Reflections: Sandew Hira's decolonial review

All in! Research Fellow Vipin Chauhan reflect's on the critique provided by Sandew Hira, co-ordinator of the Decolonial International Network, in response to the University of Amsterdam's Commission for Diversity 2016 report:

Decolonisation methodologies

In 2015 students and staff occupied the administrative buildings at the University of Amsterdam (UvA) as a protest against budget cuts and a move towards greater democracy. Students of colour also mobilised using the slogan “No democratization without decolonisation”. This prompted the UvA to put decolonisation on its agenda by establishing a Commission for Diversity leading to the publication of Let’s do diversity: Report of the University of Amsterdam Diversity Commission (2016).

 Sandew Hira, Co-ordinator of the Decolonial International Network (DIN) undertook a decolonial review of the UvA’s report critiquing it on two main fronts: the conceptual and the methodological. On the conceptual front Hira argues that the report focuses disproportionately on intersectionality and the notion of diversity thereby serving to marginalise the issue of race and racism. Hira has written elsewhere in greater depth about the deficiencies of focusing on intersectionality in decolonisation discourse and practice.

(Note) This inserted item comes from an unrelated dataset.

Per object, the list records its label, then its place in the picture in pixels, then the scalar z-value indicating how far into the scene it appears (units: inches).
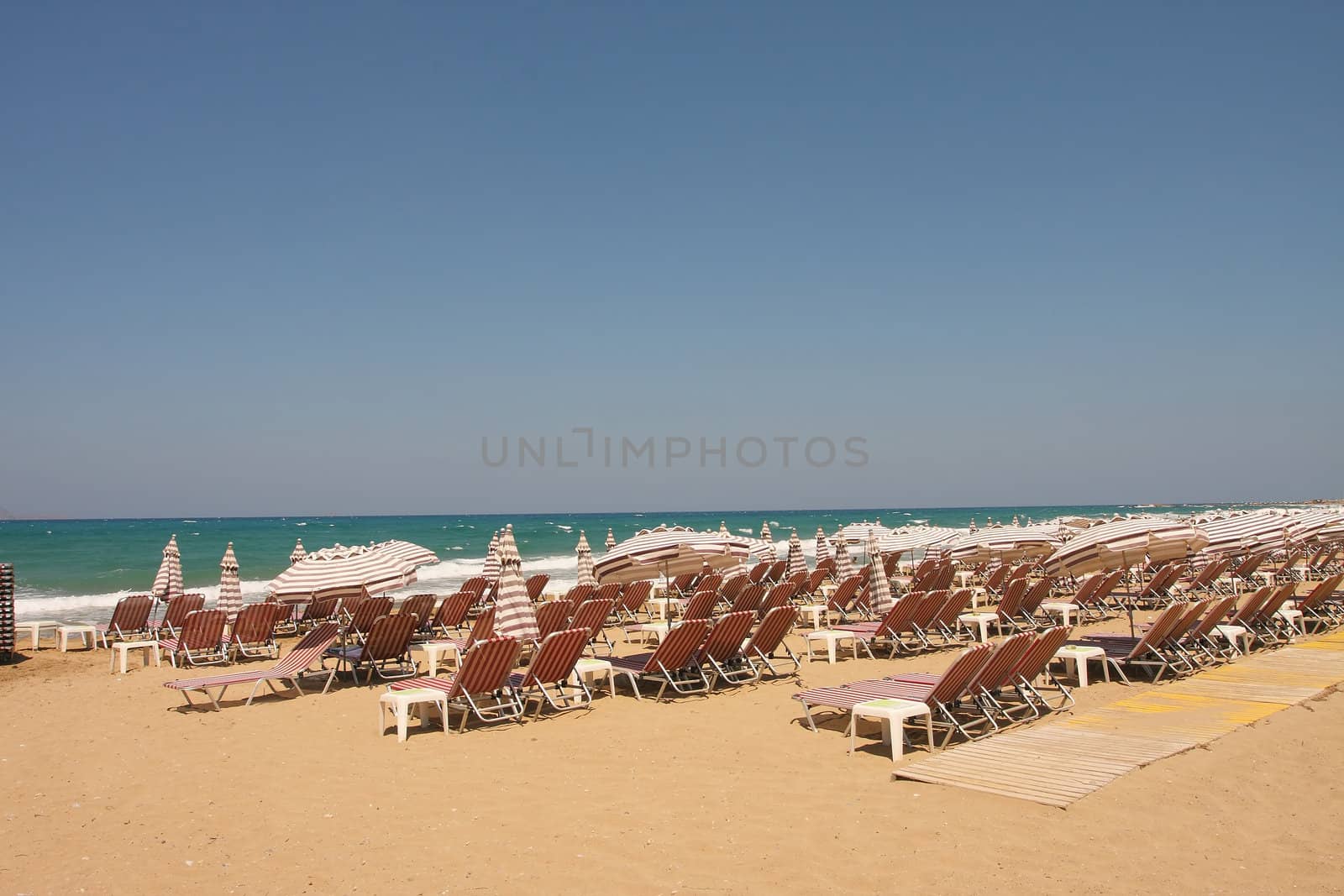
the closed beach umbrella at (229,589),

 In this brief piece, we will reflect on Hira’s critique of the methodology that was deployed by the UvA. Hira argues that in adopting a positivistic methodological framework, the report marginalises the experiences of students and staff of colour.  Components of UvA’s methodology as criticised by Hira include closed questions, not talking explicitly about race and racism, giving equal weighting to the experiences of discrimination of white and people of colour without regard for systematic discrimination on the basis of skin colour and, interpreting low or negative responses to questions about whether or not individuals had experienced racial discrimination as a sign that things were not so bad.      

 From Hira’s analysis the following observations can be drawn:

  1. Though important in helping us to understand the compounding effects of multiple oppressions, intersectionality can divert attention from truly appreciating the impact of individual, cultural and institutional racism, both overt and covert, on BAME lives.
  2. Decolonisation methodologies need to start from the centrality of race and racism, a perspective that is held also by proponents of Critical Race Theory.
  3. Racism is a reality for BAME communities. Research and policy initiatives have to start from this basis rather than come across as if we are still trying to establish whether or not racism exists – otherwise every time BAME (and white) experiences of race and racism are investigated, it will seem as if we are investigating something with which we are not familiar or, are doing this for the first time.
  4. Finally, the decolonisation methodology calls for actively listening to the voices of the oppressed and marginalised. This includes placing these voices and lived experiences at the centre of analysis rather than the inquisitiveness of the researcher or the learning and development needs of white participants.